[Source data]
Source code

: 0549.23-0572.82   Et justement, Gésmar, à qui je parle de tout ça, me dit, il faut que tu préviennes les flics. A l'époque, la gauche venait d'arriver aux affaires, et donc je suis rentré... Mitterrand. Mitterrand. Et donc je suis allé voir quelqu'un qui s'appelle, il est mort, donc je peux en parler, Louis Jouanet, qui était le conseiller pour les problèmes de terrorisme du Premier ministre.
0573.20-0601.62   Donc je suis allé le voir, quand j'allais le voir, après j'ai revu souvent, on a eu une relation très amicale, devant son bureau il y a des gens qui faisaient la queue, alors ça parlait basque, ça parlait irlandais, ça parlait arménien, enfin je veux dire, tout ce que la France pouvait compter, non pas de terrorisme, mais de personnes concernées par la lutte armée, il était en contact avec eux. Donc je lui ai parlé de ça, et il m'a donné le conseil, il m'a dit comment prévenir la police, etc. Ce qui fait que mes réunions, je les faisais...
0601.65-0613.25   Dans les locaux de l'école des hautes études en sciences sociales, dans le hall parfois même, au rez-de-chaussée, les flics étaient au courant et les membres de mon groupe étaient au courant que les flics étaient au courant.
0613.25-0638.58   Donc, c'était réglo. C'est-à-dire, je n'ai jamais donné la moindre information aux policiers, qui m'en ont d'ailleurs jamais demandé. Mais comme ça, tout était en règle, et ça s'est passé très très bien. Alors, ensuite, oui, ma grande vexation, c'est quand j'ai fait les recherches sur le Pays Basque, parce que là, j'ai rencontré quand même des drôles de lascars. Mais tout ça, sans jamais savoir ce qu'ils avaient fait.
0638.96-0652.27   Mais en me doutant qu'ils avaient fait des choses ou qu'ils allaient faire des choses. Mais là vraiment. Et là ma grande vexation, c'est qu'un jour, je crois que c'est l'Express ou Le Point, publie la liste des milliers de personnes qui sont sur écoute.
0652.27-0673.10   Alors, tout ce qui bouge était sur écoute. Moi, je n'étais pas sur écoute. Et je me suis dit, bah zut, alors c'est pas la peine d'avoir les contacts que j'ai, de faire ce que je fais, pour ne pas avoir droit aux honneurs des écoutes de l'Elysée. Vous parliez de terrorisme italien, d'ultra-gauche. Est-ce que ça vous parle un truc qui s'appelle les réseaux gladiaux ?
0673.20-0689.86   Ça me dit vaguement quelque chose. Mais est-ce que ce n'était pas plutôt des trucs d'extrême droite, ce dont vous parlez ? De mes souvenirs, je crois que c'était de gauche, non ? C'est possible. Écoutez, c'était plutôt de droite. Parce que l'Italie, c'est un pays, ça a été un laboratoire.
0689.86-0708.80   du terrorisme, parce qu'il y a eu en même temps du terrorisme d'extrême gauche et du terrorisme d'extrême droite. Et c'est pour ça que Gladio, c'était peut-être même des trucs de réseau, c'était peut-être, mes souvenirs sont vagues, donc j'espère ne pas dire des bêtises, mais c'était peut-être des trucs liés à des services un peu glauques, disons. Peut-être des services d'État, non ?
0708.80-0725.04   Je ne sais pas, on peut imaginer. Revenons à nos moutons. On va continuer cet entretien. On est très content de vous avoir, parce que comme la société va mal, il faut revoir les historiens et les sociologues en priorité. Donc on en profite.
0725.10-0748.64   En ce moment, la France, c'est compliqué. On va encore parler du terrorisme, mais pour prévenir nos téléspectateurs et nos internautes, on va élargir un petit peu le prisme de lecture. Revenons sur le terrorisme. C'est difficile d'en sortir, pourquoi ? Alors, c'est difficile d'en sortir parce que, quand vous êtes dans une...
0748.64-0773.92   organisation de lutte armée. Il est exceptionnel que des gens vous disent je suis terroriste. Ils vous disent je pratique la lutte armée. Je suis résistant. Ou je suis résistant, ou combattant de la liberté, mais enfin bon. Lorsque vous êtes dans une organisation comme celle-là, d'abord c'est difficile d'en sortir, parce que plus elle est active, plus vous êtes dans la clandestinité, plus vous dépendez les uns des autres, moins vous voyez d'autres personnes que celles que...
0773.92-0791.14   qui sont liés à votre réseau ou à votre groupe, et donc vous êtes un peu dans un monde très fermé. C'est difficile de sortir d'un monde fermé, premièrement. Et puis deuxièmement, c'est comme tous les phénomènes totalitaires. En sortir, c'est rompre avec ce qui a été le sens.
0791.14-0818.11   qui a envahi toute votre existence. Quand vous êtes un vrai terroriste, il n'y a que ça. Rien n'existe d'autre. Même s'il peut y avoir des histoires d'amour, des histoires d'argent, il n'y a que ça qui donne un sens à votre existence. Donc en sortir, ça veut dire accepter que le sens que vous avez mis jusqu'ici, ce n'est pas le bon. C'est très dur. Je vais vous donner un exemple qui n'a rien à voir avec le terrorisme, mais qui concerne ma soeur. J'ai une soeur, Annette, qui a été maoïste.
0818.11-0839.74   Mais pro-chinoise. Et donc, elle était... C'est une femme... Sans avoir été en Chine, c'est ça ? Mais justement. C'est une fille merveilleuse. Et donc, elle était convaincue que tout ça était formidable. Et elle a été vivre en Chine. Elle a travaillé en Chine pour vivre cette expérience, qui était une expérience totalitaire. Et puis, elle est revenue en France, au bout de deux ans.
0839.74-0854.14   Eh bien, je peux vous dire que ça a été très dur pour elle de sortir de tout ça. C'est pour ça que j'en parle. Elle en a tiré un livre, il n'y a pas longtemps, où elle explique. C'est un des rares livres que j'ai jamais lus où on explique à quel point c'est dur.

=== Problem ===
Print the material above again, line for line, without changing anything.

=== Finished task ===
Source code

: 0549.23-0572.82   Et justement, Gésmar, à qui je parle de tout ça, me dit, il faut que tu préviennes les flics. A l'époque, la gauche venait d'arriver aux affaires, et donc je suis rentré... Mitterrand. Mitterrand. Et donc je suis allé voir quelqu'un qui s'appelle, il est mort, donc je peux en parler, Louis Jouanet, qui était le conseiller pour les problèmes de terrorisme du Premier ministre.
0573.20-0601.62   Donc je suis allé le voir, quand j'allais le voir, après j'ai revu souvent, on a eu une relation très amicale, devant son bureau il y a des gens qui faisaient la queue, alors ça parlait basque, ça parlait irlandais, ça parlait arménien, enfin je veux dire, tout ce que la France pouvait compter, non pas de terrorisme, mais de personnes concernées par la lutte armée, il était en contact avec eux. Donc je lui ai parlé de ça, et il m'a donné le conseil, il m'a dit comment prévenir la police, etc. Ce qui fait que mes réunions, je les faisais...
0601.65-0613.25   Dans les locaux de l'école des hautes études en sciences sociales, dans le hall parfois même, au rez-de-chaussée, les flics étaient au courant et les membres de mon groupe étaient au courant que les flics étaient au courant.
0613.25-0638.58   Donc, c'était réglo. C'est-à-dire, je n'ai jamais donné la moindre information aux policiers, qui m'en ont d'ailleurs jamais demandé. Mais comme ça, tout était en règle, et ça s'est passé très très bien. Alors, ensuite, oui, ma grande vexation, c'est quand j'ai fait les recherches sur le Pays Basque, parce que là, j'ai rencontré quand même des drôles de lascars. Mais tout ça, sans jamais savoir ce qu'ils avaient fait.
0638.96-0652.27   Mais en me doutant qu'ils avaient fait des choses ou qu'ils allaient faire des choses. Mais là vraiment. Et là ma grande vexation, c'est qu'un jour, je crois que c'est l'Express ou Le Point, publie la liste des milliers de personnes qui sont sur écoute.
0652.27-0673.10   Alors, tout ce qui bouge était sur écoute. Moi, je n'étais pas sur écoute. Et je me suis dit, bah zut, alors c'est pas la peine d'avoir les contacts que j'ai, de faire ce que je fais, pour ne pas avoir droit aux honneurs des écoutes de l'Elysée. Vous parliez de terrorisme italien, d'ultra-gauche. Est-ce que ça vous parle un truc qui s'appelle les réseaux gladiaux ?
0673.20-0689.86   Ça me dit vaguement quelque chose. Mais est-ce que ce n'était pas plutôt des trucs d'extrême droite, ce dont vous parlez ? De mes souvenirs, je crois que c'était de gauche, non ? C'est possible. Écoutez, c'était plutôt de droite. Parce que l'Italie, c'est un pays, ça a été un laboratoire.
0689.86-0708.80   du terrorisme, parce qu'il y a eu en même temps du terrorisme d'extrême gauche et du terrorisme d'extrême droite. Et c'est pour ça que Gladio, c'était peut-être même des trucs de réseau, c'était peut-être, mes souvenirs sont vagues, donc j'espère ne pas dire des bêtises, mais c'était peut-être des trucs liés à des services un peu glauques, disons. Peut-être des services d'État, non ?
0708.80-0725.04   Je ne sais pas, on peut imaginer. Revenons à nos moutons. On va continuer cet entretien. On est très content de vous avoir, parce que comme la société va mal, il faut revoir les historiens et les sociologues en priorité. Donc on en profite.
0725.10-0748.64   En ce moment, la France, c'est compliqué. On va encore parler du terrorisme, mais pour prévenir nos téléspectateurs et nos internautes, on va élargir un petit peu le prisme de lecture. Revenons sur le terrorisme. C'est difficile d'en sortir, pourquoi ? Alors, c'est difficile d'en sortir parce que, quand vous êtes dans une...
0748.64-0773.92   organisation de lutte armée. Il est exceptionnel que des gens vous disent je suis terroriste. Ils vous disent je pratique la lutte armée. Je suis résistant. Ou je suis résistant, ou combattant de la liberté, mais enfin bon. Lorsque vous êtes dans une organisation comme celle-là, d'abord c'est difficile d'en sortir, parce que plus elle est active, plus vous êtes dans la clandestinité, plus vous dépendez les uns des autres, moins vous voyez d'autres personnes que celles que...
0773.92-0791.14   qui sont liés à votre réseau ou à votre groupe, et donc vous êtes un peu dans un monde très fermé. C'est difficile de sortir d'un monde fermé, premièrement. Et puis deuxièmement, c'est comme tous les phénomènes totalitaires. En sortir, c'est rompre avec ce qui a été le sens.
0791.14-0818.11   qui a envahi toute votre existence. Quand vous êtes un vrai terroriste, il n'y a que ça. Rien n'existe d'autre. Même s'il peut y avoir des histoires d'amour, des histoires d'argent, il n'y a que ça qui donne un sens à votre existence. Donc en sortir, ça veut dire accepter que le sens que vous avez mis jusqu'ici, ce n'est pas le bon. C'est très dur. Je vais vous donner un exemple qui n'a rien à voir avec le terrorisme, mais qui concerne ma soeur. J'ai une soeur, Annette, qui a été maoïste.
0818.11-0839.74   Mais pro-chinoise. Et donc, elle était... C'est une femme... Sans avoir été en Chine, c'est ça ? Mais justement. C'est une fille merveilleuse. Et donc, elle était convaincue que tout ça était formidable. Et elle a été vivre en Chine. Elle a travaillé en Chine pour vivre cette expérience, qui était une expérience totalitaire. Et puis, elle est revenue en France, au bout de deux ans.
0839.74-0854.14   Eh bien, je peux vous dire que ça a été très dur pour elle de sortir de tout ça. C'est pour ça que j'en parle. Elle en a tiré un livre, il n'y a pas longtemps, où elle explique. C'est un des rares livres que j'ai jamais lus où on explique à quel point c'est dur.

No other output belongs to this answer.